Ethernet Chip Hot?

SpellowHouse · 12 Jun 2023 at 08:17

I have a strange problem with one PC.

While the internet seems to work just fine, copying large files over the LAN does not.

What happens is that the transfer starts and will eventually complete, but in the meantime, about every two to five seconds, the transfer rate will fall to zero.
No errors are reported, I can't find any problems with Windows.
I am thinking this may be the Ethernet chip throttling, but have never seen this issue before, so I am uncertain.
Also, I am not sure how the internet seem to be affected by this. It seems that it's not. Furthermore, accessing the internet seems to kickstart the lan transfer at times (but not always).
Can anyone shed any light on this?

lmfy2k · 12 Jun 2023 at 08:21

Using onboard network card?

Tried a different Ethernet cable?

Tried reinstalling drivers?

SpellowHouse · 12 Jun 2023 at 08:24

lmfy2k said:
Using onboard network card?

Tried a different Ethernet cable?

Tried reinstalling drivers?

I will try both of those and get back in an hour.
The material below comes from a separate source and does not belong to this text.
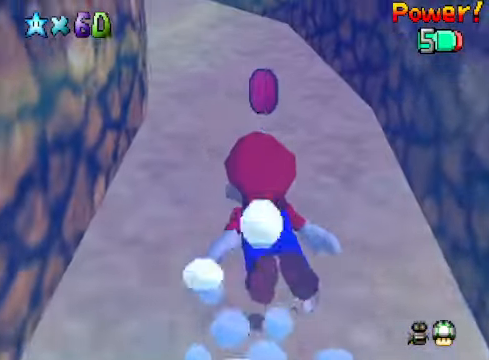
{"buttons": ["A"], "left_stick": "up-right", "right_stick": "center", "events": [[134, "left_stick", "up"], [268, "A", "down"], [268, "left_stick", "up-right"]]}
str · 12 Jun 2023 at 08:34

Ethernet throughput keeps randomly dropping to 0 every few seconds. - Microsoft Q&A

@Gary Nebbett help me out please. Ethernet throughput keeps droping to 0 every few seconds but my internet works perfectly fine for every other computer without any drops. I even changed the cable and it still randomly drops to 0 all browsers are…

learn.microsoft.com

ChrisD. · 12 Jun 2023 at 08:36

Most likely a driver or Windows issues. Most modern motherboards have poor NICs on them and sometimes use 'killer' or 'gaming' software which should be disabled really.
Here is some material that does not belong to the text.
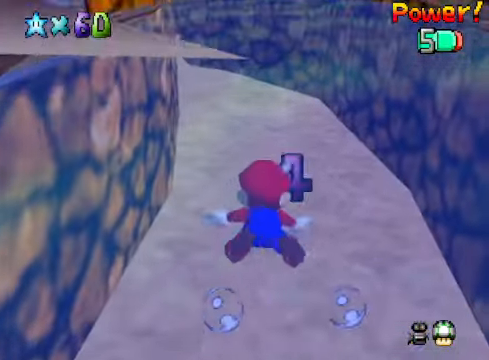
{"buttons": ["A"], "left_stick": "down", "right_stick": "center", "events": [[67, "A", "up"], [100, "left_stick", "center"], [301, "left_stick", "down"], [401, "A", "down"]]}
Try a Linux live boot from USB and see how that behaves.

Armageus · 12 Jun 2023 at 08:59

What Make/Model of Ethernet chip?

(e.g. certain Intel 2.5Gb chips have had issues recently)

SpellowHouse · 12 Jun 2023 at 09:30

Nope. Neither.

Armageus said:
What Make/Model of Ethernet chip?

(e.g. certain Intel 2.5Gb chips have had issues recently)

It's intel, but I am not sure of the type. It's not 2.5G though.

Still nothing has shown any possible reason.

Armageus · 12 Jun 2023 at 09:38

SpellowHouse said:
It's intel, but I am not sure of the type. It's not 2.5G though.

What make/model of motherboard then? Or what is the network controller listed as in device manager?

SpellowHouse · 12 Jun 2023 at 09:41

Armageus said:
What make/model of motherboard then? Or what is the network controller listed as in device manager?

It's a Gigabyte z390 Aorus Ultra. I have a second one that is identical in every way, it's even running the same software and doing the same job, yet that one is working fine.
Win11. I have scanned for issues in Windows/corrupt files and so on, and it finds nothing.
It's very strange the way the port just stops without reporting an error, then restarts again some time later. It's responding like there is nothing wrong at all.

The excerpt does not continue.